Dalam acara pembukaan Hadi Prabowo berharap bahwa Workshop ini dapat dijadikan sebagai forum untuk berdiskusi tentang isu-isu aktual yang berkembang agar dapat menghasilkan solusi, strategi, serta kesamaan pandang dalam melaksanakan tugas-tugas kedepan, selanjutnya komitmen pemerintah daerah secara kolektif dapat mendukung Universal Access air minum dan sanitasi, sehingga menjadi dasar dalam perencanaan dan penganggaran bidang AMPL, terang Pak Dirut, sapaan akrab Syamsul Hadi.

Pak Dirut menambahkan pertemuan ini menandai pentingnya pembangunan air minum dan sanitasi berbasis masyarakat berdasarkan pencapaian Sustainable Development Goals (SDGs) dalam Rencana Pembangunan Jangka Panjang Nasional ( RPJMN ) 2015-2019 sebagai prioritas pembangunan. Program ini meliputi akses universal air minum yang aman dan memenuhi 4K yaitu kuantitas, kualitas, kontinuitas, dan keterjangkauan" terang Syamsul Hadi.

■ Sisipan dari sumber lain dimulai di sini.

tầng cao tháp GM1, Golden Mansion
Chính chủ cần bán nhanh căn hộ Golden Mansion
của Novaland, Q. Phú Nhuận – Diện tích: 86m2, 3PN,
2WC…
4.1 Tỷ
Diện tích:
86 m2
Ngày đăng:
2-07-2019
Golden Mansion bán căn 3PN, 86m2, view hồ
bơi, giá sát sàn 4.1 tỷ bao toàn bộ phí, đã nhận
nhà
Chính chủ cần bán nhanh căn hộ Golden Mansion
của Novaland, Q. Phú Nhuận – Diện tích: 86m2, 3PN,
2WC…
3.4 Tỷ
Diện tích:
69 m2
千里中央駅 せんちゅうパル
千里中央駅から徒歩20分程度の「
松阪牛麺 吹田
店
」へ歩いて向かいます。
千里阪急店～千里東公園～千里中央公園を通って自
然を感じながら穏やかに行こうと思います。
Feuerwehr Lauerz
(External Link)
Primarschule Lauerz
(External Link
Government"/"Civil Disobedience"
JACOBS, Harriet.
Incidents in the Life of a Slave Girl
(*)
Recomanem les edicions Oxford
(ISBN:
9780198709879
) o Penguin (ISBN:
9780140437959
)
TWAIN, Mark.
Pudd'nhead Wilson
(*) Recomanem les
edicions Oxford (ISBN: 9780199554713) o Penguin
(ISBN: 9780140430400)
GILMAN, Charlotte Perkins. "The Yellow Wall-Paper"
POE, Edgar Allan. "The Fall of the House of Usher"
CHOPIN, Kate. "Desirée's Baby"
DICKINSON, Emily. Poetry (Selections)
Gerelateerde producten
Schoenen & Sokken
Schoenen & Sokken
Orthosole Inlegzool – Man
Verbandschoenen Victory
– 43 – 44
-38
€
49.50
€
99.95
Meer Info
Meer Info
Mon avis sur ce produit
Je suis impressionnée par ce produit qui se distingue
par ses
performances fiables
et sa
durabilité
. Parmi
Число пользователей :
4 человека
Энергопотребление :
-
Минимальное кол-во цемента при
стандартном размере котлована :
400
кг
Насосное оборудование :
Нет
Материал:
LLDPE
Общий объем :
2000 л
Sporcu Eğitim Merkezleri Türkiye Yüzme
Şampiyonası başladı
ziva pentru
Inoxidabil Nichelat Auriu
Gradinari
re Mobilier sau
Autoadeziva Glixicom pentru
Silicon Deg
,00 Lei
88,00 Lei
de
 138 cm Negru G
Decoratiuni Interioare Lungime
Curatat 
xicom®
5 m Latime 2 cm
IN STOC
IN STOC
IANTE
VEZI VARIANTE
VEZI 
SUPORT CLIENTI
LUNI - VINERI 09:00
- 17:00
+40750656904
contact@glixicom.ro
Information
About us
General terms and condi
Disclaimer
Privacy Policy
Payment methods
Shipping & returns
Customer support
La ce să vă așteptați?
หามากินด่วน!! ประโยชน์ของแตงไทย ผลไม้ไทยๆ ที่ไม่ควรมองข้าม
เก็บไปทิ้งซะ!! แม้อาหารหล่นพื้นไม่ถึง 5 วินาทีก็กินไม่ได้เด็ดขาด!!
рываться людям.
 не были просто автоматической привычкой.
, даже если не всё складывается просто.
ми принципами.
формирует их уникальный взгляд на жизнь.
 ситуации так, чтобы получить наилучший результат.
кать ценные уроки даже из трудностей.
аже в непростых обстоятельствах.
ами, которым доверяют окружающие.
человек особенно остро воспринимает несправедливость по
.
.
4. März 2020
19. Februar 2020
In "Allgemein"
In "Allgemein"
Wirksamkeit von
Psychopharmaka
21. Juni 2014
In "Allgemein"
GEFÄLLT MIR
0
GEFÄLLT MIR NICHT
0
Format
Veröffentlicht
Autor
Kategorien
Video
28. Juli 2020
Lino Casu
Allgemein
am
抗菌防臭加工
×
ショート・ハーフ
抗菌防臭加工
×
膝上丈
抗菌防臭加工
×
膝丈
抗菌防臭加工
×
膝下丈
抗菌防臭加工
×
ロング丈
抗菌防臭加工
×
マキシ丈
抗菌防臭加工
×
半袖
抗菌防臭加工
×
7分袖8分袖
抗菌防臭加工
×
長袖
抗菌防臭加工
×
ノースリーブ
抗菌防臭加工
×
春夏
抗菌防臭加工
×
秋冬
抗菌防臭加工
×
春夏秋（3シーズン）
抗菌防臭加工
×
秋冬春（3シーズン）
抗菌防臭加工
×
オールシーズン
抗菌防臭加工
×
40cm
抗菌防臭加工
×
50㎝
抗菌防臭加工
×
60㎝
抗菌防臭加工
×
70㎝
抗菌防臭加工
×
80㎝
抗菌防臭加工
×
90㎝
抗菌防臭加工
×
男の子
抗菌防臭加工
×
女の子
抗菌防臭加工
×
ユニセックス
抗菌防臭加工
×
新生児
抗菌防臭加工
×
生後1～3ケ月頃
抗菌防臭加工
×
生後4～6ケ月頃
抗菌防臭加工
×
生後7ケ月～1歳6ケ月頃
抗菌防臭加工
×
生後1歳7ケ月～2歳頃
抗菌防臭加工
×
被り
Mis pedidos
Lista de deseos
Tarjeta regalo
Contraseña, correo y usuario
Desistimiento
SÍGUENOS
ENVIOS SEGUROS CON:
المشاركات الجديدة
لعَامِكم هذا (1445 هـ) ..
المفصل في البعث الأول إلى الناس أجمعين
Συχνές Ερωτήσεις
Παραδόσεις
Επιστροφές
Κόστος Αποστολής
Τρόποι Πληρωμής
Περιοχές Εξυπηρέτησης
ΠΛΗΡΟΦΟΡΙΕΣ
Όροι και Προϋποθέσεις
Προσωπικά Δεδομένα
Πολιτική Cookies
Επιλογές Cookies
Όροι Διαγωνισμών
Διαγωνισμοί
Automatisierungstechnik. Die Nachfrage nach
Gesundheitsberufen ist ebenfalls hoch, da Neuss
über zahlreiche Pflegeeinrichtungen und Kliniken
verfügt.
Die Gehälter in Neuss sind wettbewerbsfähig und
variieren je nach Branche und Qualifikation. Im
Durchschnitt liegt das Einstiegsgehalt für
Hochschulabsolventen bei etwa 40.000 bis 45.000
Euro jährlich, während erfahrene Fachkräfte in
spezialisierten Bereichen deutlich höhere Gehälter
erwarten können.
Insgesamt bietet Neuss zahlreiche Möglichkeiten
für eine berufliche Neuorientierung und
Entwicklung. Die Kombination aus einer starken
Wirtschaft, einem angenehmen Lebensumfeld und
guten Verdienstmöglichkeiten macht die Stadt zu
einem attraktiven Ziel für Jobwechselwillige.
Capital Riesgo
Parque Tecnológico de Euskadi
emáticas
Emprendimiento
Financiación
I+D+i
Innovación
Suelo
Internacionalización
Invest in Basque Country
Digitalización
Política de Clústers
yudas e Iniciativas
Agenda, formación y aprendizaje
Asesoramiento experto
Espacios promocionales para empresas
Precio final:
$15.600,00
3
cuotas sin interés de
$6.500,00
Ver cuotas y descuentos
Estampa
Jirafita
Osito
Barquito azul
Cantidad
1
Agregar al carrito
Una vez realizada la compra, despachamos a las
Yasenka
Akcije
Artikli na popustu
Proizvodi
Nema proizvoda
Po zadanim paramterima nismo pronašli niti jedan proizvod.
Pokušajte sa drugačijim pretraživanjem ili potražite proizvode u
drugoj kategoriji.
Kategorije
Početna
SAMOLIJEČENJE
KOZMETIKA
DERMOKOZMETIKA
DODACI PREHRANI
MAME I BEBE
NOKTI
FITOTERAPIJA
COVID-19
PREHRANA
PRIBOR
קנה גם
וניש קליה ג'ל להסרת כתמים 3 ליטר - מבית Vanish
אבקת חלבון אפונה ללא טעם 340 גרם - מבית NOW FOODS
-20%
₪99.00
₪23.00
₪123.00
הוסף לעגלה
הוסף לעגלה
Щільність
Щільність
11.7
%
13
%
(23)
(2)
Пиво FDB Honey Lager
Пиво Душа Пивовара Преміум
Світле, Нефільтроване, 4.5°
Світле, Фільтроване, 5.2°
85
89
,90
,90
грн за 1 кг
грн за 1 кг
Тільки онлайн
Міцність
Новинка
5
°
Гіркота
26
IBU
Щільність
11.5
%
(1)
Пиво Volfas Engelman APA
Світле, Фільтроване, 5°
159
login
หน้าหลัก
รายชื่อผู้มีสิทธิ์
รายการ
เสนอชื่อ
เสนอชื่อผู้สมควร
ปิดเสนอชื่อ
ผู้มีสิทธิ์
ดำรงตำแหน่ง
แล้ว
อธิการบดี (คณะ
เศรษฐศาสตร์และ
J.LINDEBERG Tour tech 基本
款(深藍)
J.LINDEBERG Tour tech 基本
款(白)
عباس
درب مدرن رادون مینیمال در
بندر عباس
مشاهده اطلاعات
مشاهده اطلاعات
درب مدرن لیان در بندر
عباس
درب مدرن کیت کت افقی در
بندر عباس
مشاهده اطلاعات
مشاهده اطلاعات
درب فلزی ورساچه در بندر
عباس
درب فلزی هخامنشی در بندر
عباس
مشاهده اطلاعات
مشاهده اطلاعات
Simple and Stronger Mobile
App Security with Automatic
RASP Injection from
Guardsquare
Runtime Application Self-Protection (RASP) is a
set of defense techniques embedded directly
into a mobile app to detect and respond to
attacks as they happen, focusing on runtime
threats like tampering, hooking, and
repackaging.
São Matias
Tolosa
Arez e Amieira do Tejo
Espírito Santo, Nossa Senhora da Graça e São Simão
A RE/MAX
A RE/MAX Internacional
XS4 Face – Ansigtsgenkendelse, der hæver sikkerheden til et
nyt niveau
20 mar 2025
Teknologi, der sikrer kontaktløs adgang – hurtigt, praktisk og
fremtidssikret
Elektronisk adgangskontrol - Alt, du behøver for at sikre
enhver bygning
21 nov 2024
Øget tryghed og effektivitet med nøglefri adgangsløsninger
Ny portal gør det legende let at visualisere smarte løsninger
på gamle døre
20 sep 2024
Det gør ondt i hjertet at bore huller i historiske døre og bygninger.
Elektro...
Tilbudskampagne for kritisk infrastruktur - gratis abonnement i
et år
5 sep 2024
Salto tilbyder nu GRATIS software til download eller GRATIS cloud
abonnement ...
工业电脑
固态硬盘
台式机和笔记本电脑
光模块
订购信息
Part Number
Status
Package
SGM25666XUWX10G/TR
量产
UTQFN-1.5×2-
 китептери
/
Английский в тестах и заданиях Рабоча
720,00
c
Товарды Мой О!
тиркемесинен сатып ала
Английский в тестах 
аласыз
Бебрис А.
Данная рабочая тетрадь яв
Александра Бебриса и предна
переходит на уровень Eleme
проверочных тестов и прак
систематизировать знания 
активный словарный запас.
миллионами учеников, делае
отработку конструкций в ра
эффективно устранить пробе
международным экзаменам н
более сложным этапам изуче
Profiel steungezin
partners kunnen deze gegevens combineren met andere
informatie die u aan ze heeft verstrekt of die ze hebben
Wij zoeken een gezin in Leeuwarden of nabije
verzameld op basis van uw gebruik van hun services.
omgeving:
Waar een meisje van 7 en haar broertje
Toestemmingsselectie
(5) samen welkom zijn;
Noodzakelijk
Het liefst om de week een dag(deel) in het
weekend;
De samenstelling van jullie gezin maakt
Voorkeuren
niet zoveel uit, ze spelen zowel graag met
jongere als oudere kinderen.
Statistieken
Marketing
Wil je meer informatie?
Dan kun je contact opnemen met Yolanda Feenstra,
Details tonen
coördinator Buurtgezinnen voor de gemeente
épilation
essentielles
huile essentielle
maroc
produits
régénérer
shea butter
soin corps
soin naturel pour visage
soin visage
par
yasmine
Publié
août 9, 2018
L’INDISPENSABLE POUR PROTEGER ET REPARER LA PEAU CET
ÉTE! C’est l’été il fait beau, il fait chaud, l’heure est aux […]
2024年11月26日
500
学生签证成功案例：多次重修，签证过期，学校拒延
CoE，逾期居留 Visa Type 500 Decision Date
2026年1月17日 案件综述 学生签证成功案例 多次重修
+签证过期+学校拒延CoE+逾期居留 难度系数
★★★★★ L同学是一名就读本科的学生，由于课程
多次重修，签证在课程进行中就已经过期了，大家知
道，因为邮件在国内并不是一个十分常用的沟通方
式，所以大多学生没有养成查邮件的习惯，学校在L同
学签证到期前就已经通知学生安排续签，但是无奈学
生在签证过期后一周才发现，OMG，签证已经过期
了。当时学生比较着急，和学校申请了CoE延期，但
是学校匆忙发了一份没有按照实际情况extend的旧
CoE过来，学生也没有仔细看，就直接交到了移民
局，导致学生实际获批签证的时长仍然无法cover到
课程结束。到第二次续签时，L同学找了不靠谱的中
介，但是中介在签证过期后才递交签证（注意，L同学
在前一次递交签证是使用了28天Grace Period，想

Diketahui juga bahwa Pemerintah melalui Kementerian Pekerjaan Umum dan Perumahan Rakyat (PUPR) telah melaksanakan Program Pamsimas ( Penyediaan Air Minum dan Sanitasi Berbasis Masyarakat), dan saat ini telah memasuki Program Pamsimas III. Pamsimas menjadi platform kolaborasi bagi pemerintah, pemerintah daerah, pemerintah desa, masyarakat dan swasta dalam rangka pencapaian akses universal air minum dan sanitasi perdesaan pada tahun 2019.

Program Pamsimas adalah peningkatan kapasitas Pemerintah Provinsi dan Kabupaten dalam pengelolaan air minum dan sanitasi perdesaan berbasis masyarakat yang berkelanjutan.

Kabupaten Malang turut berkomitmen nyata dalam mewujudkan program akses universal tersebut. Hal ini terlihat dari berbagai kebijakan dan program Bupati Malang dalam mengurangi kemiskinan, meningkatkan kesehatan dan kesejahteraan masyarakat di Kabupaten Malang. Program tersebut antara lain bedah rumah, pembangunan Sistem Penyediaan Air Minum (SPAM) dan penuntasan masalah sanitasi.

Sebagaimana diketahui bersama bahwa cakupan sampai 2014  Air Minum Aman  83,87 %; Sanitasi Yang layak 78,03%. Dengan harapan di akhir 2019 seluruh masyarakat Kabupaten Malang bisa mendapatkan akses air minum yang aman dan sanitasi yang layak sampai 100 % yang akan terbagi dalam 5 tahapan tahun pelaksanaan.